SIMPLE methods provide simple approximation of mPAP and PVR but their validity is restricted due to their dependence on one single measurement. Besides, regression methods surpass model-based estimation approaches. There may be two main reasons for their difference. First, we are not using all the available information for 0D model personalisation. For example, TAPSE, who is of significance in regression, are difficult to incorporate into 0D personalisation system. Secondly, our 0D model is highly reduced, some important measurements like \(VTI_{RVOT}\) and \(TR_{max}\) which exhibit important hemodynamic characteristics, is not compatible. Whereas, unlike the imperative demand of complete data for regression methods, 0D model personalisation can deal with missing data issue naturally [10] (Table 4).

4 Conclusion

Our preliminary results show a good potential of using data-driven methods and model-based approaches for estimating pulmonary pressure in pulmonary hypertension patients. Data-driven method is fast, simple and give good approximation of pulmonary pressure, but it strongly demands complete observation.
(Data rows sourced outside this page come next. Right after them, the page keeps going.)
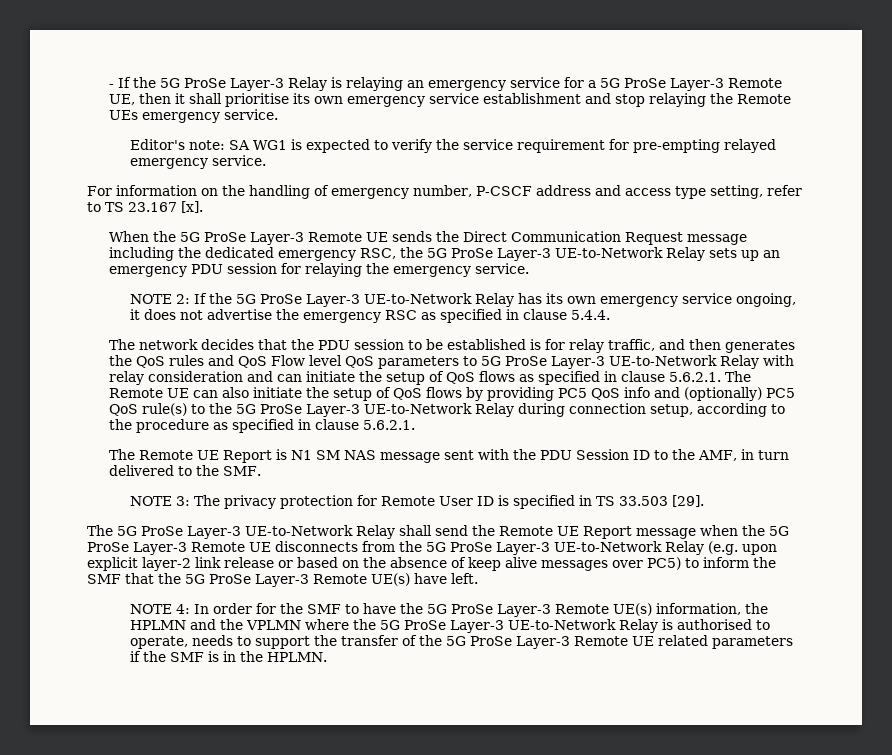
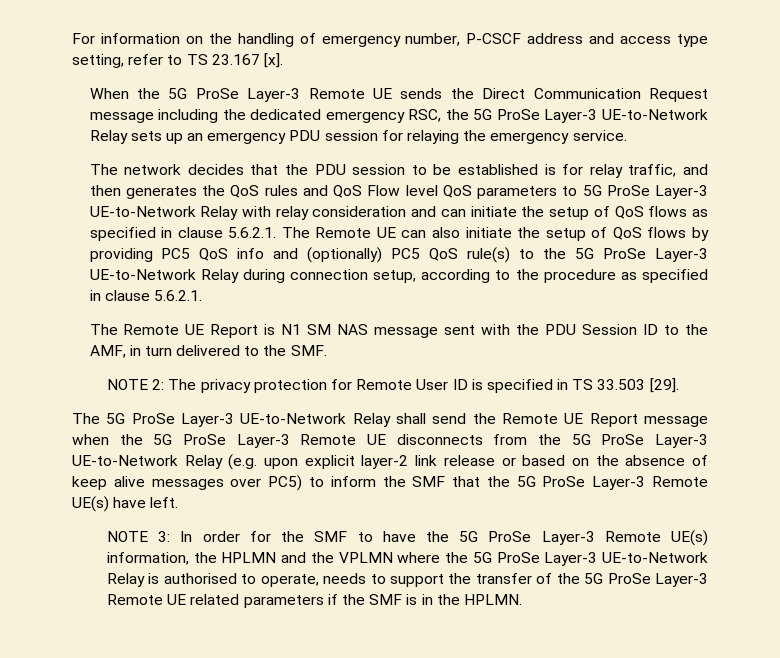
[108,77,782,91] [108,93,791,107] [108,109,278,123] [130,139,777,153] [130,155,267,169] - If the 5G ProSe Layer-3 Relay is relaying an emergency service for a 5G ProSe Layer-3 Remote UE, then it shall prioritise its own emergency service establishment and stop relaying the Remote UEs emergency service. // Editor's note: SA WG1 is expected to verify the service requirement for pre-empting relayed emergency service. // -> (72, 38) none
[130,293,797,307] [130,309,611,323] // NOTE 2: If the 5G ProSe Layer-3 UE-to-Network Relay has its own emergency service ongoing, it does not advertise the emergency RSC as specified in clause 5.4.4. -> (627, 135) none
[176,496,191,506] 3: -> [152,379,165,390] 2:
[176,604,191,614] 4: -> [158,531,171,542] 3:

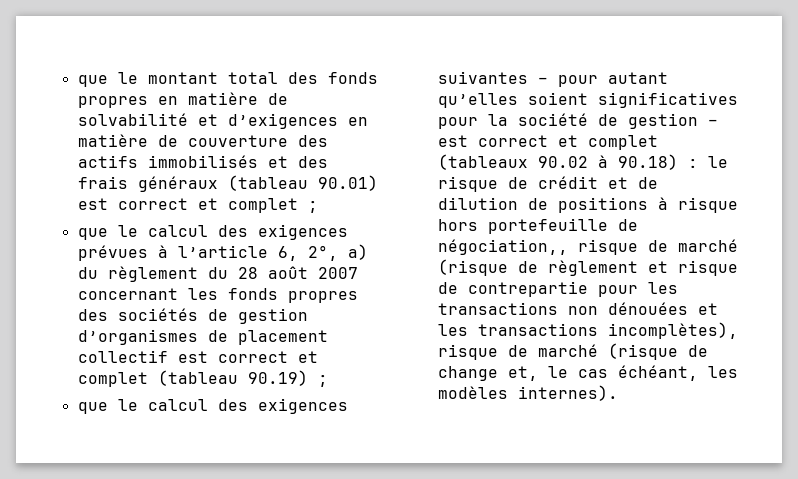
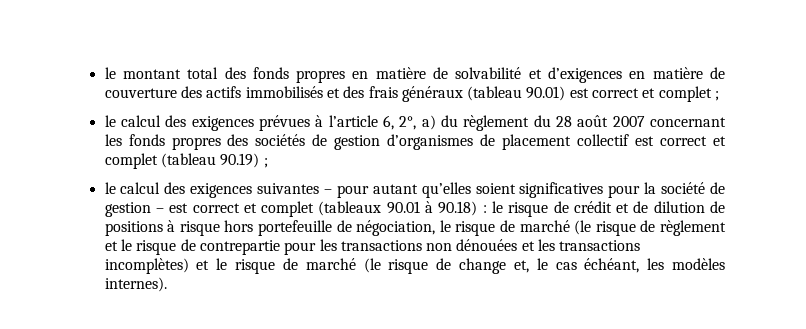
[77,75,108,87] que -> (104, 73) none
[77,228,108,240] que -> (720, 96) none
[77,402,108,414] que -> (268, 163) none
[537,156,588,168] 90.02 -> [386,201,420,214] 90.01
[437,239,738,255] [437,259,508,276] négociation,, risque de marché (risque -> [356,220,636,236] négociation, le risque de marché (le risque
(668, 267) none -> [120,239,132,251] le
[607,322,738,339] [437,343,678,360] incomplètes), risque de marché (risque -> [104,258,429,274] incomplètes) et le risque de marché (le risque

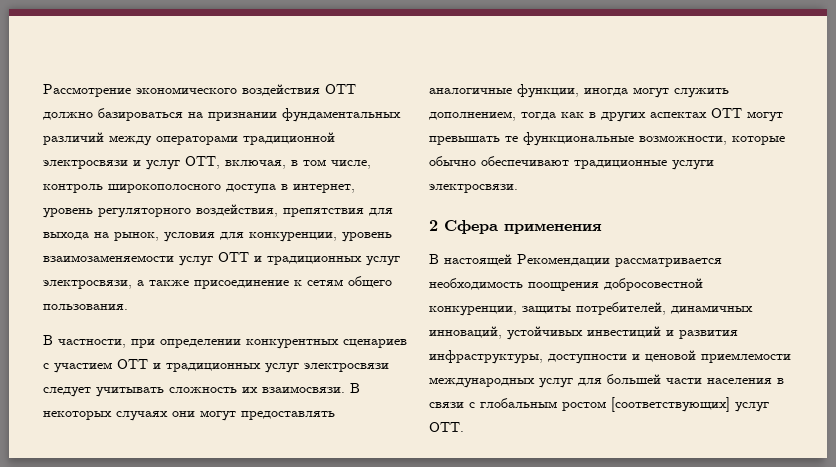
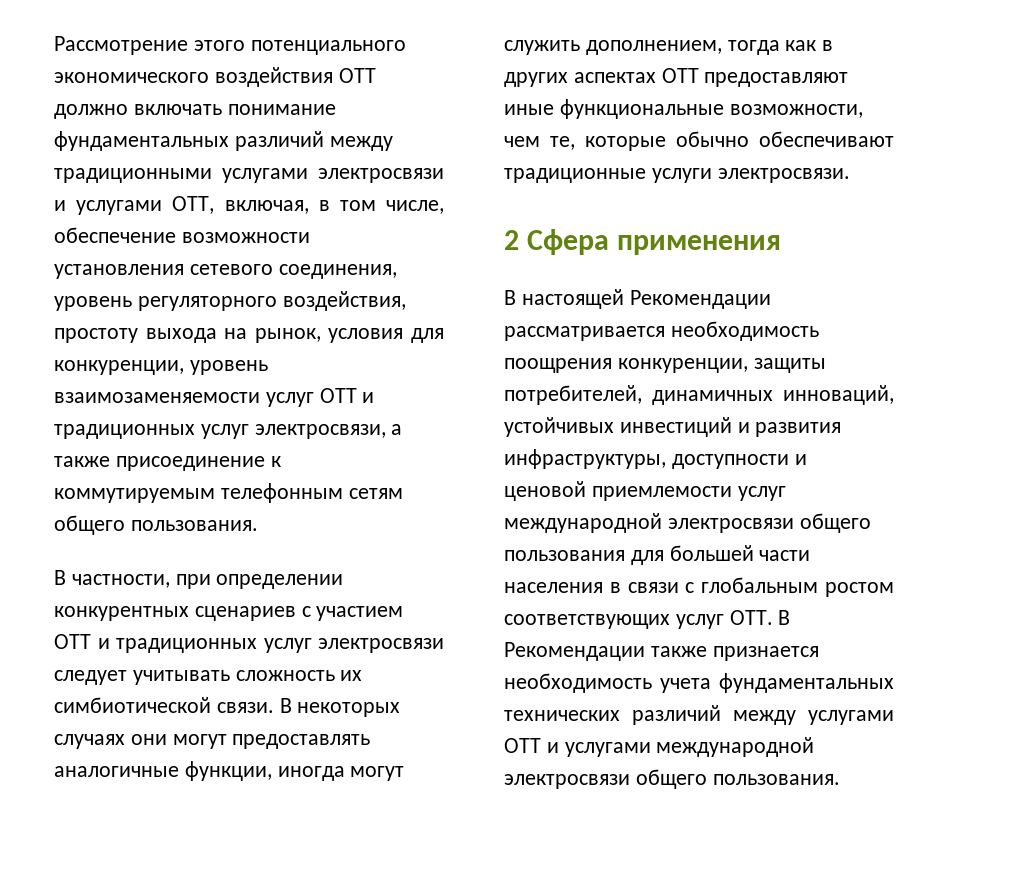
(131, 90) none -> [193,40,406,55] этого потенциального
[98,108,277,121] базироваться на признании -> [133,104,336,115] включать понимание
[156,132,335,145] операторами традиционной -> [54,168,308,183] традиционными услугами
[146,160,180,170] услуг -> [76,200,163,215] услугами
[43,184,355,194] контроль широкополосного доступа в интернет, -> [54,227,310,243] [54,264,397,279] обеспечение возможности установления сетевого соединения,
[283,208,393,217] препятствия для -> [54,328,138,343] простоту
(302, 283) none -> [54,483,343,503] коммутируемым телефонным
[262,386,345,393] взаимосвязи. -> [54,697,274,713] симбиотической связи.
[747,111,783,122] [429,132,727,146] могут превышать те функциональные возможности, -> [704,72,849,87] [504,99,863,119] [504,136,575,150] предоставляют иные функциональные возможности, чем те,
[604,278,703,291] добросовестной -> (612, 365) none
[429,377,573,388] международных услуг -> [737,486,786,501] [504,513,871,533] [504,550,625,561] услуг международной электросвязи общего пользования
[611,397,730,412] [соответствующих] -> [504,614,670,629] соответствующих
(464, 427) none -> [778,610,791,625] [504,642,819,661] [504,673,894,693] [504,705,894,725] [504,737,815,757] [504,769,840,789] В Рекомендации также признается необходимость учета фундаментальных технических различий между услугами ОТТ и услугами международной электросвязи общего пользования.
Model-based approach captures complex hemodynamics from observed data and deals with missing data issue naturally. Compared with data-driven methods, it exhibits a slightly poorer prediction accuracy. Based on current exploration, there are two directions of future work. One is to extend 0D model personalisation method so as to integrate more observed data into system. The other is adopting data-driven methods to predict accurate parameter distribution for personalisation.